陈惊鹊将这些黏糊糊的东西躲开,丝线便粘到墙上。伊身形灵巧地在蛛丝之间穿梭,还趁着蜘蛛吐丝的功夫成功卸下它一条前肢。
狼狈躲窜之际,余光却瞥见身后那陌生人也是狼狈躲窜,可再看第二眼,却见那人哪里是狼狈,伊根本不当回事一般,手中的武器是动也不动。
“你那重剑是摆设吗?!”
一道怒吼但愿能吼醒那人混沌的脑子。
陈惊鹊还没听见那人回话,只觉得后背一股大力袭来,整个人不受控制地向前扑去,伊的腿挣扎两番,想要找个着力点站稳,却又在混乱中被粘在地上的蛛丝绊了一下。
两手刀尖扎地,伊将自己身体翻了个,极为凶险地躲开巨蛛毒刺。
就差一点……就差一点伊可能就死了。
腰力着实受不住伊保持这种如同下腰的姿势,浑身的肌肉都在发力甚至发痛,一时身上冷汗直流。
“多谢娘子了,娘子功夫不错,可一定得拖住啊!要是能活着出去,再说找我报复的事儿吧!”不用看也知道,那贼子肯定已经抛下伊跑了。
陈惊鹊手腕也撑不住隐隐作痛前又将自己的身体翻回来,可惜这么一来便没能完全躲开攻击。
蛛腿擦着伊的肩膀过去,鲜血瞬间浸透大半衣裳。
剧痛先刺激出一身寒冷,后也给伊带来巨大爆发力。
蜘蛛腿紧追不舍,陈惊鹊与其周旋良久,又在差点再损伤一条手臂之后,才将这伤痛之躯从鬼蛛下方释放出来,这家伙来势汹汹,而伊……伊也只能再找个机会跑……
不管了,先跑。
陈惊鹊说做便做,撒腿狂奔,蜘蛛腿紧跟其后。
像今日这般的大逃亡陈惊鹊不知经历过几次,没经验的也有经验了。
身边白墙和树枝一团团倒退,眼中只见几个忽大忽小的色块,耳中也只是自己粗重压抑的呼吸。即使有肩膀伤口的剧痛刺激,陈惊鹊也难以维持着精神,恍恍惚惚间见了岔路便进,这一路上什么都一样,难道要一直这么跑下去吗?

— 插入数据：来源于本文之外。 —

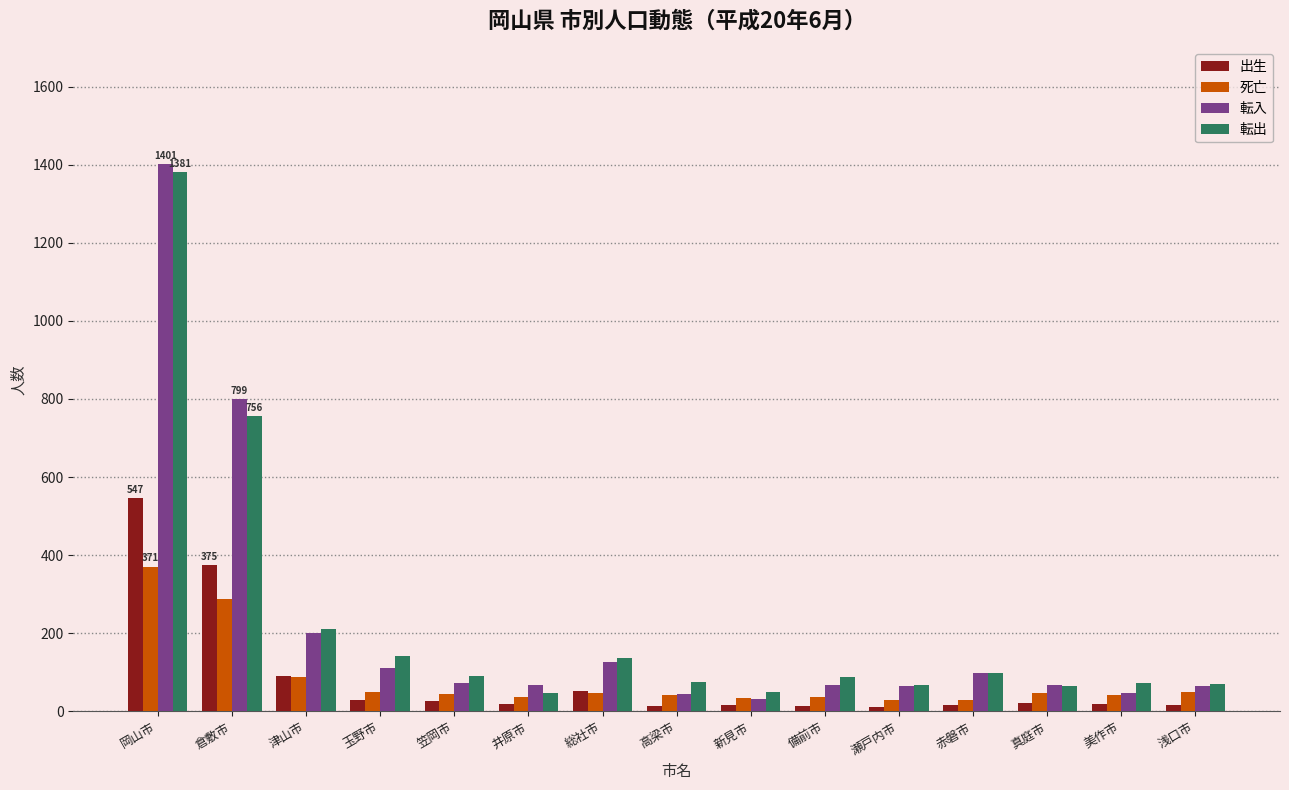

The value of 転入 at 高梁市 is 45. True or false?

True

伤口随着动作流出的血越来越多,人的唇色脸色也越发苍白。
时间的流逝伊已经有些感受不到了,双腿越发沉重,粗重的呼吸像积灰的风箱。或许死不了,可濒死般的一望无际的白里才总算出现一道深色巨门。
面前的门仅仅开着一条缝隙,宽窄大小似是恰好能容一人通过。
身后鬼蛛穷追不舍,陈惊鹊脚下一绊,身体不受控制般摔在地上,便顺势将自己滚进门中。
这两扇门看着巨大,实则还算能推动。待将门都关好,确保那鬼蛛过不来后,陈惊鹊才放心地给自己收拾伤口。
伊将皮子毛发从伤口处揭下,耳边响起皮肉拉扯声,伤药落在伤口上,沙得人落泪。若再找到方才的人,伊肯定让那人尝尝被刺穿的滋味。

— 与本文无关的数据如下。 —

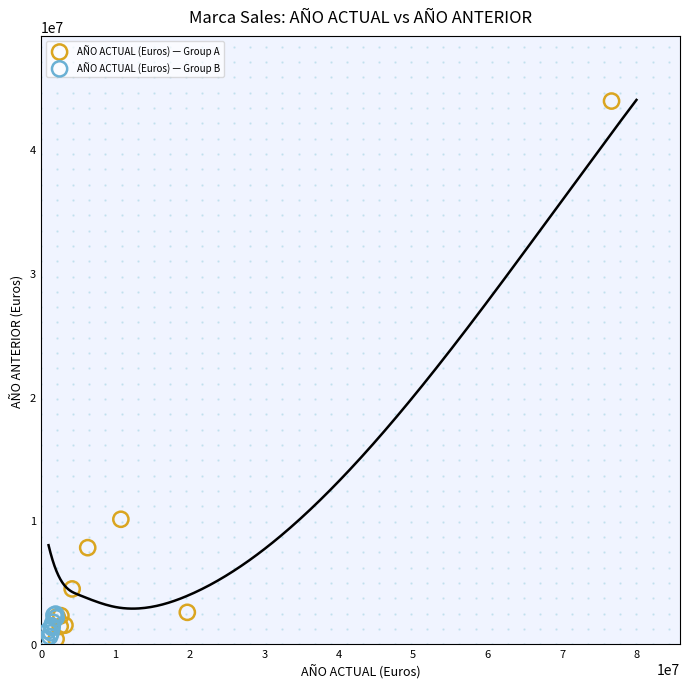

Which series has the largest Y range (max minus min)?

AÑO ACTUAL (Euros) — Group A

包扎好伤口伊才站起身舒展肢体,只有鬼和伊自己知道方才一系列动作伊身上抽筋了多少次。
此处已经不是一片苍茫白色,木质的走廊古朴沉静,像是又进入了一处古老的宫殿。似有若无的淡淡幽香,将陈惊鹊身上的血腥气乃至腐臭气都压下许多。
走廊尽头似有光芒。且那些光芒如被什么遮挡,零星碎片打在地板上,亮得惊人。